San Antonio – On Friday, September 14, the University of Incarnate Word (UIW) Bowden Eye Care Clinic along with Sight Savers America changed the lives of 10 individuals suffering from severe visual impairment. These individuals identified through the UIW Rosenberg School of Optometry's (UIWRSO) low vision faculty and local teachers of the visually impaired were then referred to Sight Savers America's low vision program. Sight Savers provides eye care and low vision services at no cost to qualifying individuals.
(Pictured L-R )Jennifer Williams, a Sight Savers Trainer and Dr. Stephanie Schmiedecke Barbieri, chief UIW Low Vision Services assisted patients with making a difference in our community.

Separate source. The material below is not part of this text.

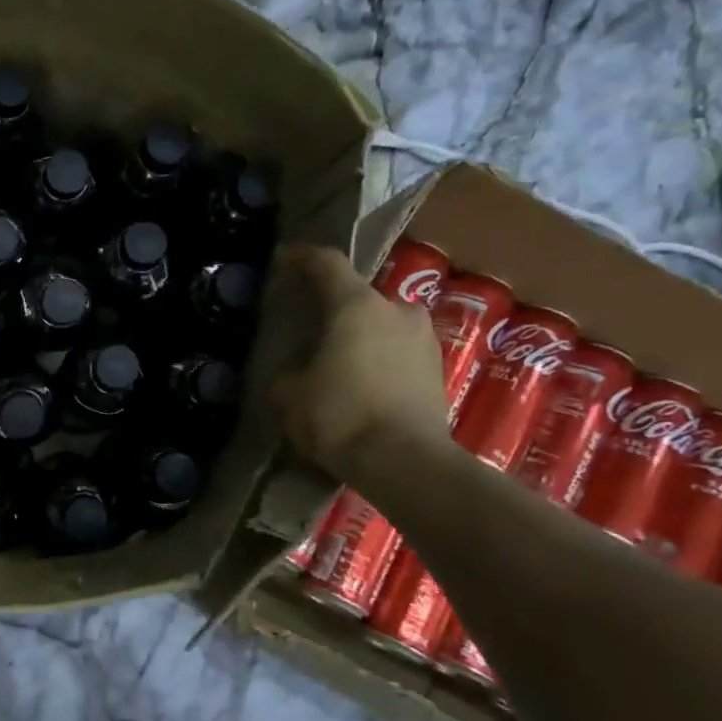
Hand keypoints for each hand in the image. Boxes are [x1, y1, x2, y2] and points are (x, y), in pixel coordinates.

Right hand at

The Onyx EVM will be life-changing, allowing each person to make the most of his or her remaining vision. This device dramatically enhances contrast and magnifies objects up to 118 times and will open up a new world of opportunity, allowing them to read, write, sew, do homework, groom themselves, and even see their loved ones’ faces clearly. EVMs are more expensive than the average family can afford and are not covered by any type of medical insurance. The average cost is approximately $2,600. During the clinic, Sight Savers America’s staff members trained each individual and their families to use the EVM before taking it home.
UIWRSO has been in partnership with Sight Savers America since 2012. Since the partnership began, the co-authorship of grants have enabled the program to grow from Houston to San Antonio, to the Texas Hill Country, Rio Grande Valley area up to the Dallas area.
“We are proud to share that some of our funding has now been able to serve visually impaired adults. Traditionally, funding has been easier to obtain for children with vision impairment. According to the US Census Bureau, by 2056, there will be more people over the age of 65 than those under 18. ( US Census Bureau) Understanding that most age-related eye diseases predominate in this age group, the need for services will continue to rise,” said Dr. Stephanie Schmiedecke, chief UIW Low Vision Services.
Once received these devices change the quality of life for those receiving them. One patient shared that the first thing she was going to do is to was, “scrapbook this afternoon”. Another said that he was going to begin sewing with the device. A hobby he had been eager to work on.
The patient pictured above shared that the first thing she was going to do after receiving the device and being trained on it was to "scrapbook."
This is the second year that the partnership has been able to provide electronic video magnifiers and text to speech devices to adults. The patients are evaluated by the low vision service at the UIWRSO. Once it is determined they meet the visual requirements for a device, and they have a financial need, they are referred to Sight Savers for an evaluation.